Widening Highway 1 to Whatcom Road in Abbotsford could cost more than $1 billion, according to an internal government estimate obtained exclusively by The Current.

The megaproject would span 24 kilometres, but nearly half the projected cost could be consumed by a short 5-kilometre stretch of road with a potential half-billion-dollar price tag, the documents show.

The figures are included in a memo prepared in April of 2019 by the deputy director of the Ministry of Transportation’s south coast regional office. The projections were completed prior to the NDP’s promise in 2020 to widen the highway to Abbotsford, and before the Whatcom Road terminus was included in the mandate letter of Bowinn Ma, BC’s minister of state for infrastructure. The Current reported last week that the province has set an ambitious 2026 completion goal for the project.

Work is already underway to widen the highway to 264th Street, but the billion-dollar figures don’t include that stretch of road. The 2019 documents caution that only “initial planning” for the Abbotsford segment had been completed. In response to questions by The Current, a provincial spokesperson said planning work currently underway would determine the project’s final budget and projected cost.

The documents predict it could cost around $400 million to widen the highway from 264th to Mt. Lehman Road. That works out to about $33 million per kilometre.
The next segment, a 6.5km stretch between Mt. Lehman and McCallum roads, could cost $250 million—about $38 million per kilometre. That would include replacing the Peardonville overpass.

But it was the final stretch, between McCallum and Whatcom roads, that seems likely to drive the price beyond the billion-dollar mark.

That 5km stretch could cost a staggering $500 million to upgrade—a cost of $100 million each kilometre.

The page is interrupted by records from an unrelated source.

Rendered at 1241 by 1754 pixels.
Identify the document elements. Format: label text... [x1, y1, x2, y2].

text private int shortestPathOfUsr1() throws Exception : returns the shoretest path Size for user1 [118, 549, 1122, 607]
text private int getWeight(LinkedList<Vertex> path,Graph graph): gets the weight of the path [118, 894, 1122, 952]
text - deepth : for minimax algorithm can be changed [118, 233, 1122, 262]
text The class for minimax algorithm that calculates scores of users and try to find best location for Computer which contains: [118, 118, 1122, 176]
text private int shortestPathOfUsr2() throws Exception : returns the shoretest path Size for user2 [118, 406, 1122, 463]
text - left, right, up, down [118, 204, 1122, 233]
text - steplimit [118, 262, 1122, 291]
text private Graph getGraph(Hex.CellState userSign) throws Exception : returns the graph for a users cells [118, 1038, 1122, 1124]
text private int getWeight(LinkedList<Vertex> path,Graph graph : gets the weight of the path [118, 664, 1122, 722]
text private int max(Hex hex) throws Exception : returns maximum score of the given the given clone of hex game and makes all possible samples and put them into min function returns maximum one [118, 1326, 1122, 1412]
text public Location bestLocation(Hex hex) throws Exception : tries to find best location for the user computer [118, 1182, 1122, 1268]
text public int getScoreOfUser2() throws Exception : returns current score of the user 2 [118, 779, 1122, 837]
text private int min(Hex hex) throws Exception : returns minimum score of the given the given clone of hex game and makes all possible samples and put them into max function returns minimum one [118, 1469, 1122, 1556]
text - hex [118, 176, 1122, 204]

The figure reflects the need to replace the Whatcom overpass, the interchange with Highway 11/Sumas Way, and the nearby overpass across two rail lines. The combined projected total for the entire length of the project adds up to about $1.1 billion.

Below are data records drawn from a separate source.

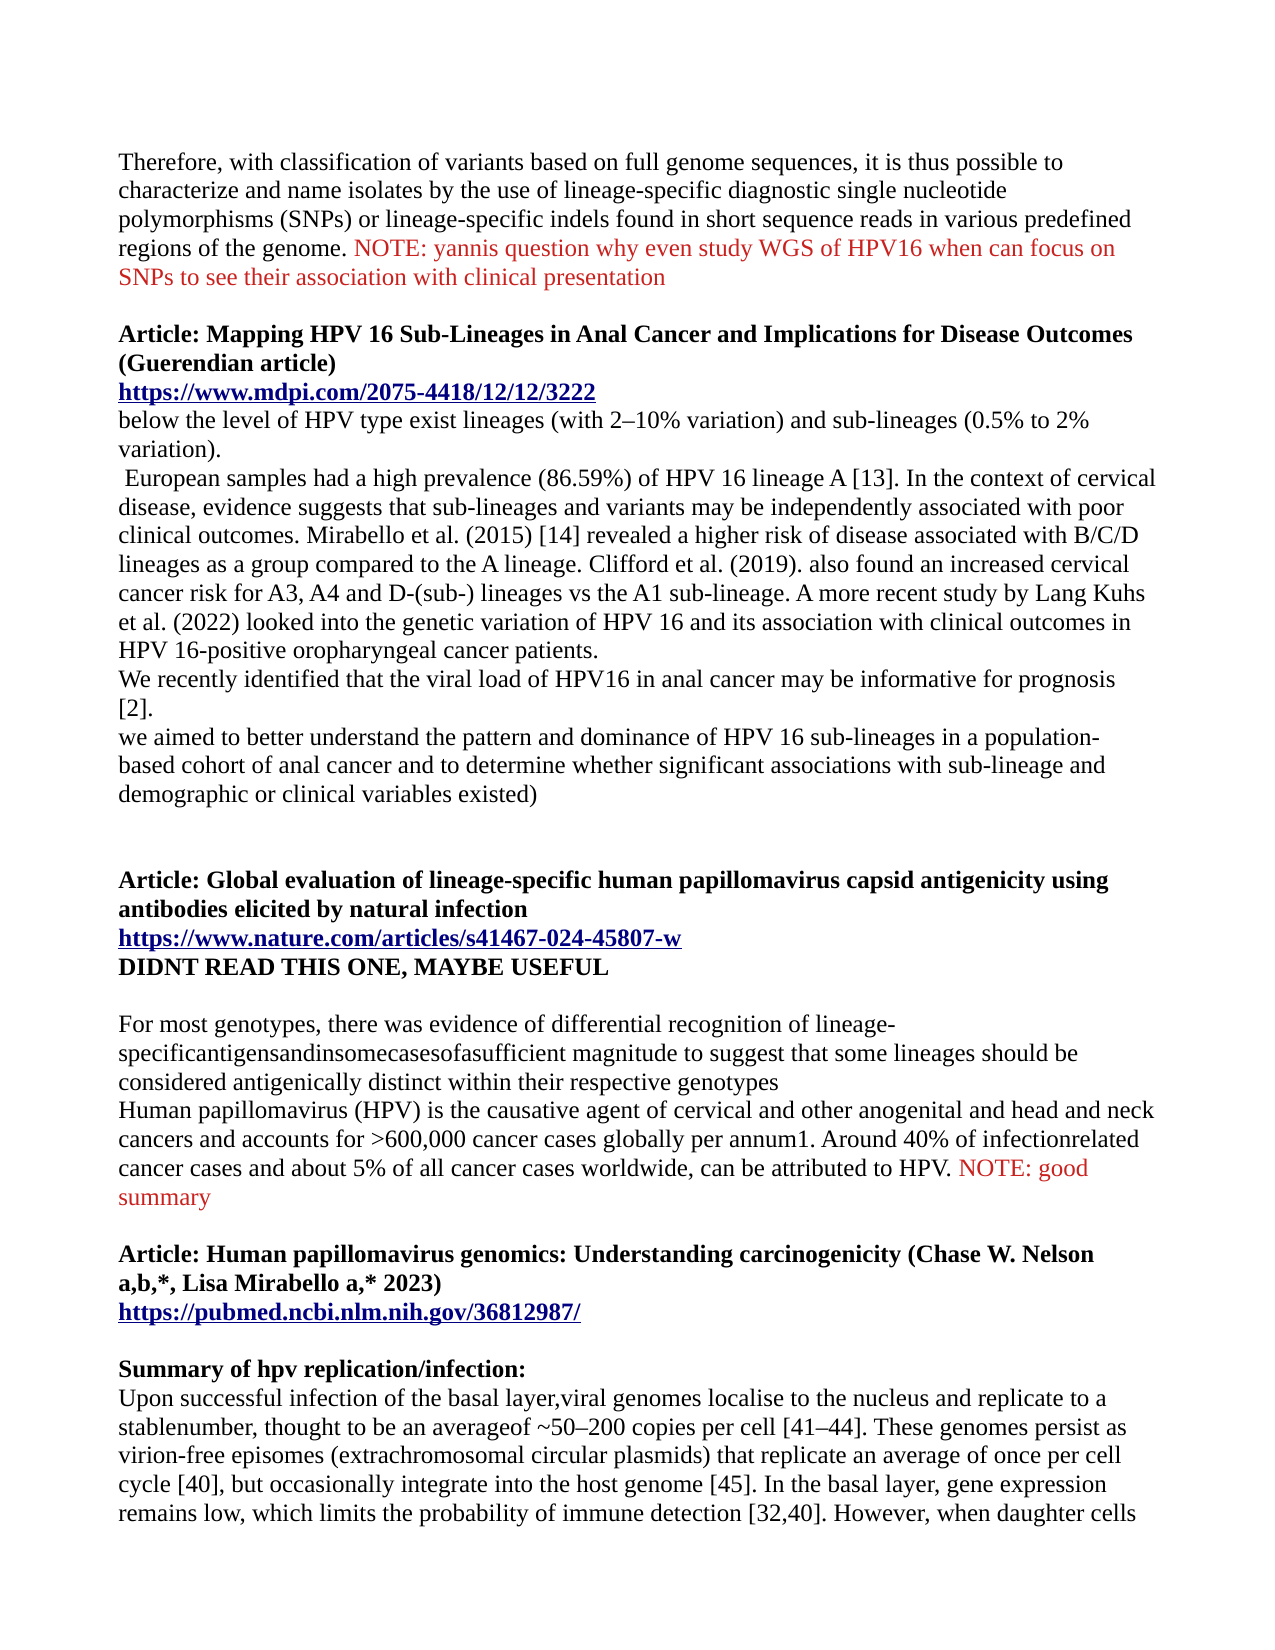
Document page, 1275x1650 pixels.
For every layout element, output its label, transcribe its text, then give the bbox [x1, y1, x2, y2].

text Human papillomavirus (HPV) is the causative agent of cervical and other anogenital and head and neck cancers and accounts for >600,000 cancer cases globally per annum1. Around 40% of infectionrelated cancer cases and about 5% of all cancer cases worldwide, can be attributed to HPV. NOTE: good summary [118, 1096, 1157, 1211]
text DIDNT READ THIS ONE, MAYBE USEFUL [118, 952, 1157, 981]
text Article: Global evaluation of lineage-specific human papillomavirus capsid antigenicity using antibodies elicited by natural infection [118, 866, 1157, 923]
text Article: Mapping HPV 16 Sub-Lineages in Anal Cancer and Implications for Disease Outcomes (Guerendian article) [118, 319, 1157, 377]
text https://www.nature.com/articles/s41467-024-45807-w [118, 923, 1157, 952]
text Summary of hpv replication/infection: [118, 1354, 1157, 1383]
text We recently identified that the viral load of HPV16 in anal cancer may be informative for prognosis [2]. [118, 664, 1157, 722]
text Upon successful infection of the basal layer,viral genomes localise to the nucleus and replicate to a stablenumber, thought to be an averageof ~50–200 copies per cell [41–44]. These genomes persist as virion-free episomes (extrachromosomal circular plasmids) that replicate an average of once per cell cycle [40], but occasionally integrate into the host genome [45]. In the basal layer, gene expression remains low, which limits the probability of immune detection [32,40]. However, when daughter cells [118, 1383, 1157, 1527]
text we aimed to better understand the pattern and dominance of HPV 16 sub-lineages in a population-based cohort of anal cancer and to determine whether significant associations with sub-lineage and demographic or clinical variables existed) [118, 722, 1157, 808]
text Therefore, with classification of variants based on full genome sequences, it is thus possible to characterize and name isolates by the use of lineage-specific diagnostic single nucleotide polymorphisms (SNPs) or lineage-specific indels found in short sequence reads in various predefined regions of the genome. NOTE: yannis question why even study WGS of HPV16 when can focus on SNPs to see their association with clinical presentation [118, 147, 1157, 291]
text European samples had a high prevalence (86.59%) of HPV 16 lineage A [13]. In the context of cervical disease, evidence suggests that sub-lineages and variants may be independently associated with poor clinical outcomes. Mirabello et al. (2015) [14] revealed a higher risk of disease associated with B/C/D lineages as a group compared to the A lineage. Clifford et al. (2019). also found an increased cervical cancer risk for A3, A4 and D-(sub-) lineages vs the A1 sub-lineage. A more recent study by Lang Kuhs et al. (2022) looked into the genetic variation of HPV 16 and its association with clinical outcomes in HPV 16-positive oropharyngeal cancer patients. [118, 463, 1157, 664]
text Article: Human papillomavirus genomics: Understanding carcinogenicity (Chase W. Nelson a,b,*, Lisa Mirabello a,* 2023) [118, 1239, 1157, 1297]
text https://www.mdpi.com/2075-4418/12/12/3222 [118, 377, 1157, 406]
text https://pubmed.ncbi.nlm.nih.gov/36812987/ [118, 1297, 1157, 1326]
text below the level of HPV type exist lineages (with 2–10% variation) and sub-lineages (0.5% to 2% variation). [118, 406, 1157, 463]
text For most genotypes, there was evidence of differential recognition of lineage-specificantigensandinsomecasesofasufficient magnitude to suggest that some lineages should be considered antigenically distinct within their respective genotypes [118, 1009, 1157, 1096]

The widening also means a large bill will be on the way for the City of Abbotsford—and its taxpayers—because municipalities are asked to fund the cost of interchanges. Although the city will avoid the bill for the Sumas Way interchange because it involves two provincial highways, it will still have to cover the cost of a new interchange at Whatcom Road and a new Peardonville overpass. Each overpass is likely to cost the city tens of millions of dollars.

The province has not promised to widen the highway for another 31km to Chilliwack, but the cost projections hint at the large cost of doing so. (Any such expansion would also require a new Vedder Canal crossing.)

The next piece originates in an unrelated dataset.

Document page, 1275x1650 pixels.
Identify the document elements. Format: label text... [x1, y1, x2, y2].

For the original story including documents, please click here


2 Responses to “The NDP – Blacktopping Its Way Out Of Congestion”
  1. nathan davidowicz says:

    Transit ridership will take 4 or 5 years to recover to the PRE-COVID ridership levels. Even prior to COVID ridership per capita in Metro Vancouver was half of Montreal/Toronto ( 100 vs 200)With so much free parking available ( including Hospitals ) many people will continue driving as TransLink charges $3 per day at many Park & Ride lots.( It is free in Toronto ) Need a mass investment in transit to get people out of their cars together with the elimination of the many free parking perks that many employers offer. Congestion pricing similar to NYC tolls is needed.The BC Budget will be delivered on April 20th but it is unlikely to provide any substantial increase in funding to Transit and Active Transportation. Back in the 1970s, the Dave Barrett government doubled the number of buses plus two SeaBuses in 3 years and no one has matched that.  April 6, 2021

  2. Basingstoke says:

    The NDP criticised the Liberals when they got rid of BC Rail and do nothing now to bring it back. Liberals started the widening of Highway 1 from Vancovuer to Langley that cost $3 billion. They just continue the BC Liberals plan. They can’t even restore the rail line on Vancouver island. A tram from the fraser valley could be greated if it is integrated with the existing skytrain. A maximum of three trains per hour is not good enough. It needs to be more frequent. Try double tracking the old rail line in the fraser valley. The NDP want everyone driving electric cars to pay for that expensive dam in northern BC.